Extracted data entries:
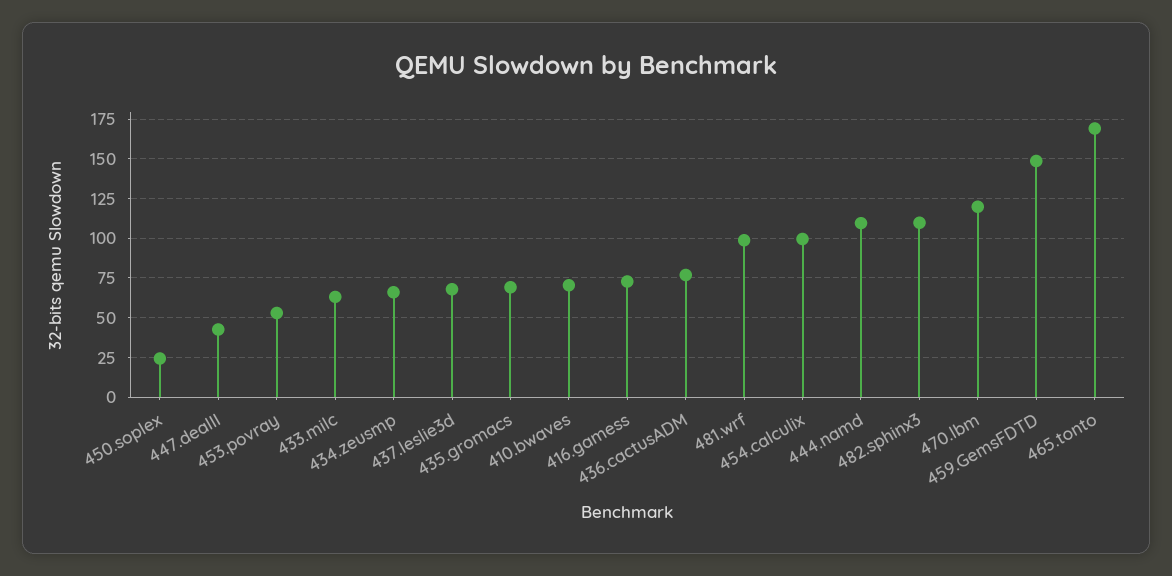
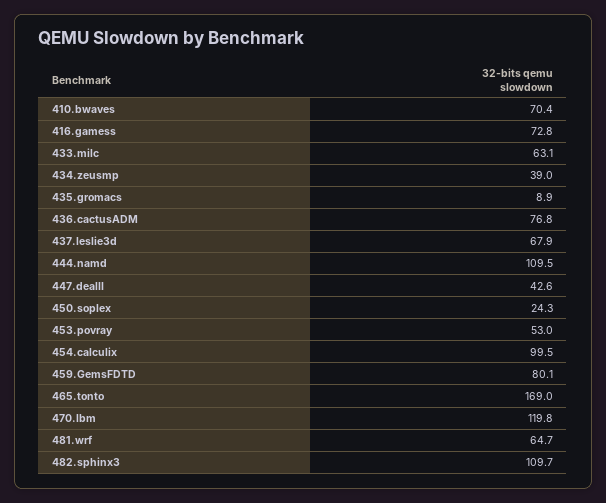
  {
    "450.soplex": 24.3,
    "447.dealII": 42.6,
    "453.povray": 53,
    "433.milc": 63.1,
-   "434.zeusmp": 65,
+   "434.zeusmp": 39,
    "437.leslie3d": 67.9,
-   "435.gromacs": 70,
+   "435.gromacs": 8.9,
    "410.bwaves": 70.4,
    "416.gamess": 72.8,
    "436.cactusADM": 76.8,
-   "481.wrf": 100,
+   "481.wrf": 64.7,
    "454.calculix": 99.5,
    "444.namd": 109.5,
    "482.sphinx3": 109.7,
    "470.lbm": 119.8,
-   "459.GemsFDTD": 150,
+   "459.GemsFDTD": 80.1,
    "465.tonto": 169
  }

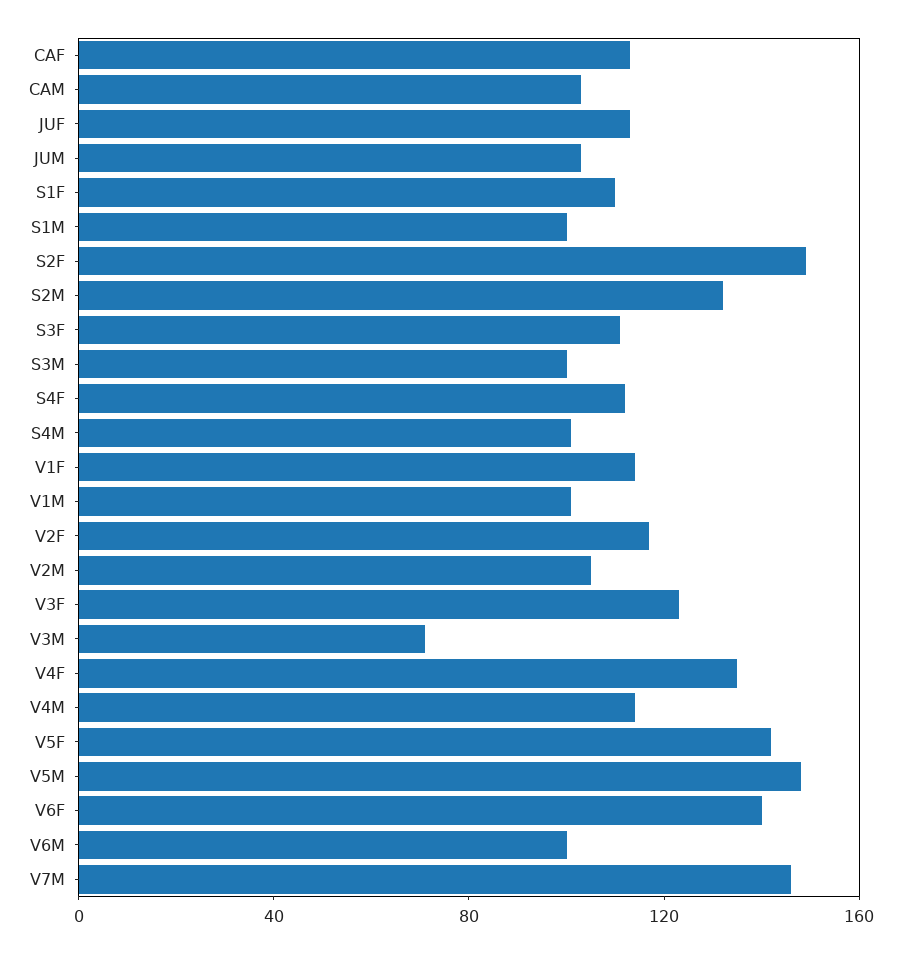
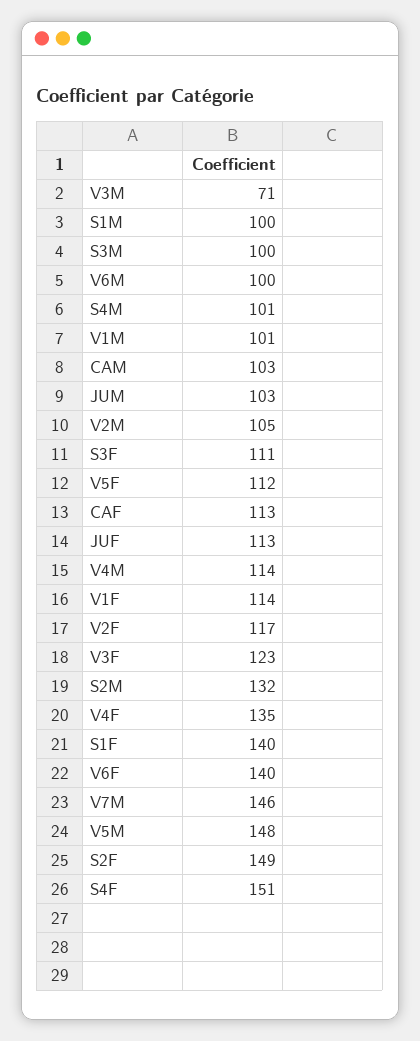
  {
    "CAF": 113,
    "CAM": 103,
    "JUF": 113,
    "JUM": 103,
-   "S1F": 110,
+   "S1F": 140,
    "S1M": 100,
    "S2F": 149,
    "S2M": 132,
    "S3F": 111,
    "S3M": 100,
-   "S4F": 110,
+   "S4F": 151,
    "S4M": 101,
    "V1F": 114,
    "V1M": 101,
    "V2F": 117,
    "V2M": 105,
    "V3F": 123,
    "V3M": 71,
    "V4F": 135,
    "V4M": 114,
-   "V5F": 140,
+   "V5F": 112,
    "V5M": 148,
    "V6F": 140,
    "V6M": 100,
    "V7M": 146
  }

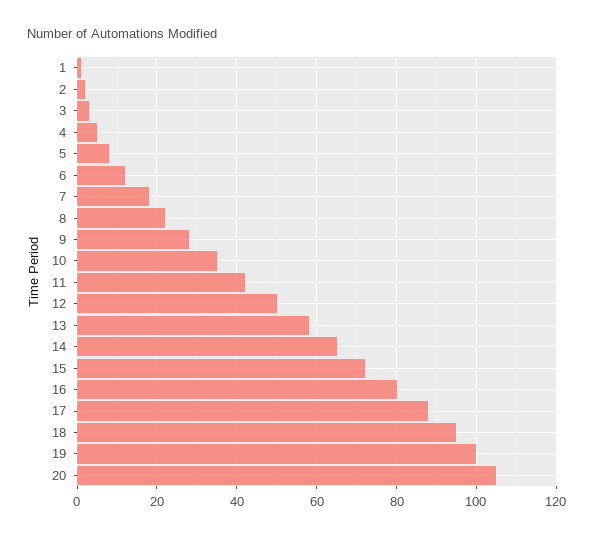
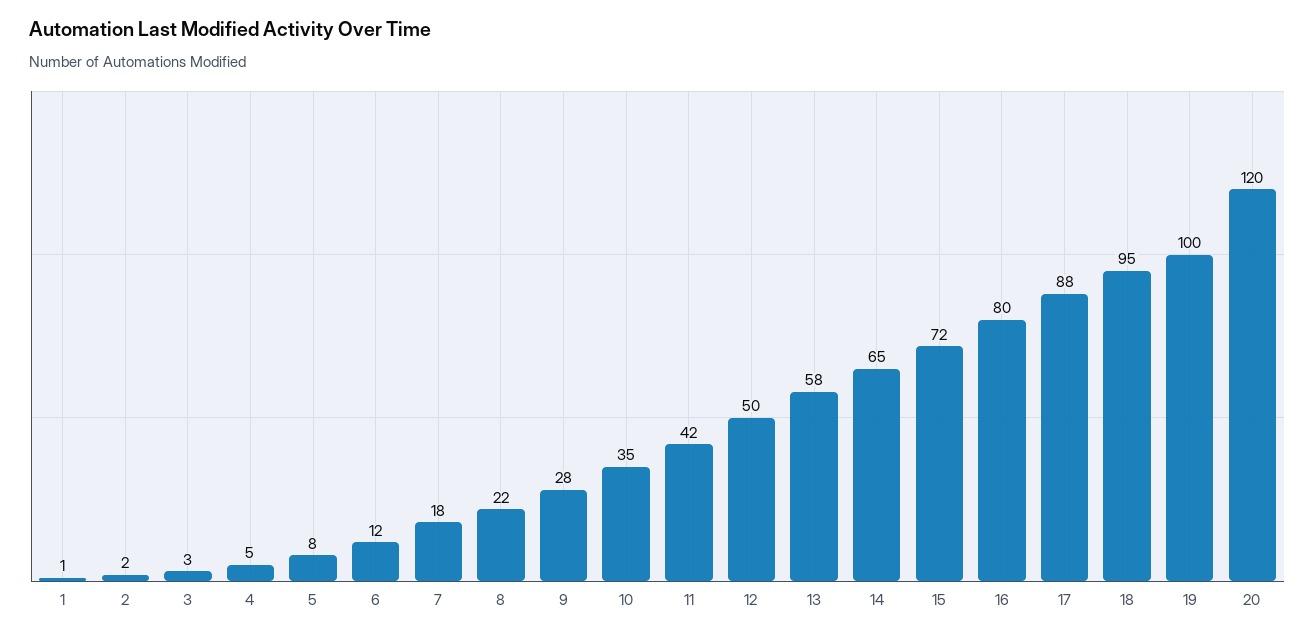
  {
    "1": 1,
    "2": 2,
    "3": 3,
    "4": 5,
    "5": 8,
    "6": 12,
    "7": 18,
    "8": 22,
    "9": 28,
    "10": 35,
    "11": 42,
    "12": 50,
    "13": 58,
    "14": 65,
    "15": 72,
    "16": 80,
    "17": 88,
    "18": 95,
    "19": 100,
-   "20": 105
+   "20": 120
  }

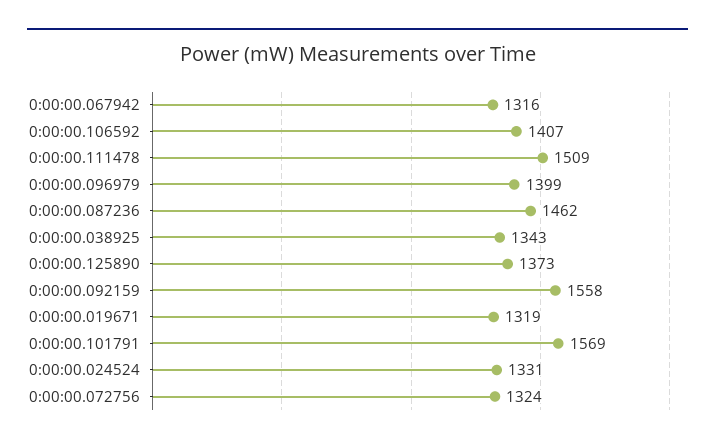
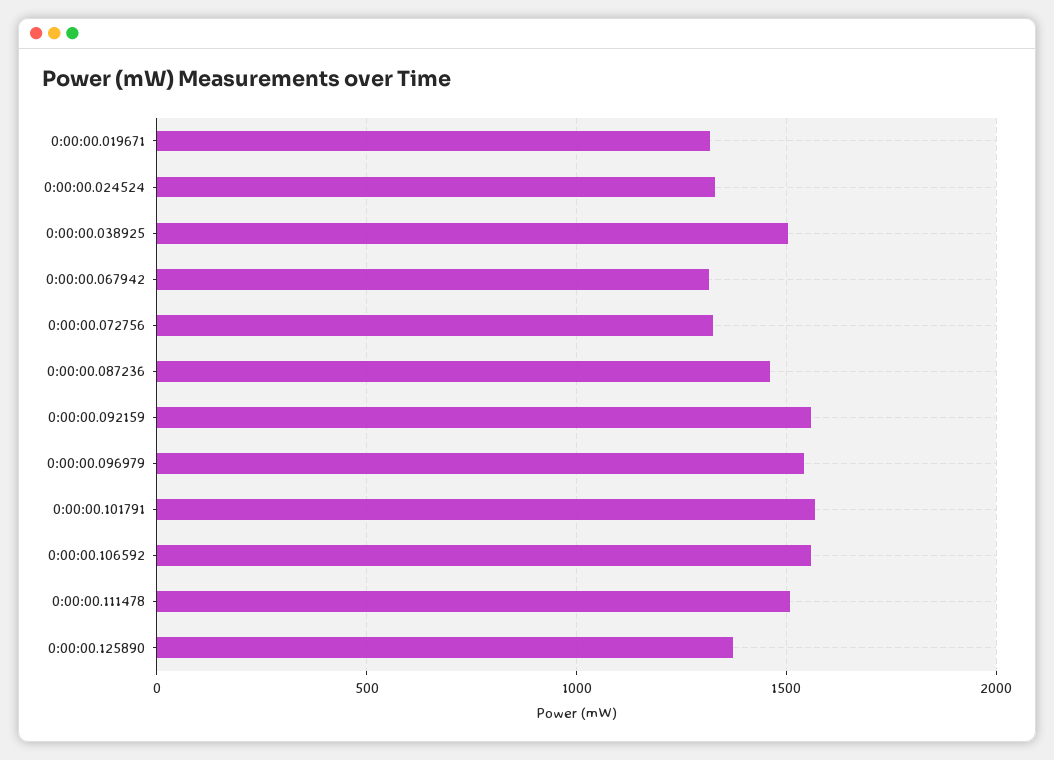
  {
    "0:00:00.067942": 1316,
-   "0:00:00.106592": 1407,
+   "0:00:00.106592": 1550,
    "0:00:00.111478": 1509,
-   "0:00:00.096979": 1399,
+   "0:00:00.096979": 1550,
    "0:00:00.087236": 1462,
-   "0:00:00.038925": 1343,
+   "0:00:00.038925": 1500,
    "0:00:00.125890": 1373,
    "0:00:00.092159": 1558,
    "0:00:00.019671": 1319,
    "0:00:00.101791": 1569,
    "0:00:00.024524": 1331,
    "0:00:00.072756": 1324
  }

__What to do__
Copy all of the data word for word, and keep the pictures out of it.

__Written solution__
  {
    "450.soplex": 24.3,
    "447.dealII": 42.6,
    "453.povray": 53,
    "433.milc": 63.1,
-   "434.zeusmp": 65,
+   "434.zeusmp": 39,
    "437.leslie3d": 67.9,
-   "435.gromacs": 70,
+   "435.gromacs": 8.9,
    "410.bwaves": 70.4,
    "416.gamess": 72.8,
    "436.cactusADM": 76.8,
-   "481.wrf": 100,
+   "481.wrf": 64.7,
    "454.calculix": 99.5,
    "444.namd": 109.5,
    "482.sphinx3": 109.7,
    "470.lbm": 119.8,
-   "459.GemsFDTD": 150,
+   "459.GemsFDTD": 80.1,
    "465.tonto": 169
  }

  {
    "CAF": 113,
    "CAM": 103,
    "JUF": 113,
    "JUM": 103,
-   "S1F": 110,
+   "S1F": 140,
    "S1M": 100,
    "S2F": 149,
    "S2M": 132,
    "S3F": 111,
    "S3M": 100,
-   "S4F": 110,
+   "S4F": 151,
    "S4M": 101,
    "V1F": 114,
    "V1M": 101,
    "V2F": 117,
    "V2M": 105,
    "V3F": 123,
    "V3M": 71,
    "V4F": 135,
    "V4M": 114,
-   "V5F": 140,
+   "V5F": 112,
    "V5M": 148,
    "V6F": 140,
    "V6M": 100,
    "V7M": 146
  }

  {
    "1": 1,
    "2": 2,
    "3": 3,
    "4": 5,
    "5": 8,
    "6": 12,
    "7": 18,
    "8": 22,
    "9": 28,
    "10": 35,
    "11": 42,
    "12": 50,
    "13": 58,
    "14": 65,
    "15": 72,
    "16": 80,
    "17": 88,
    "18": 95,
    "19": 100,
-   "20": 105
+   "20": 120
  }

  {
    "0:00:00.067942": 1316,
-   "0:00:00.106592": 1407,
+   "0:00:00.106592": 1550,
    "0:00:00.111478": 1509,
-   "0:00:00.096979": 1399,
+   "0:00:00.096979": 1550,
    "0:00:00.087236": 1462,
-   "0:00:00.038925": 1343,
+   "0:00:00.038925": 1500,
    "0:00:00.125890": 1373,
    "0:00:00.092159": 1558,
    "0:00:00.019671": 1319,
    "0:00:00.101791": 1569,
    "0:00:00.024524": 1331,
    "0:00:00.072756": 1324
  }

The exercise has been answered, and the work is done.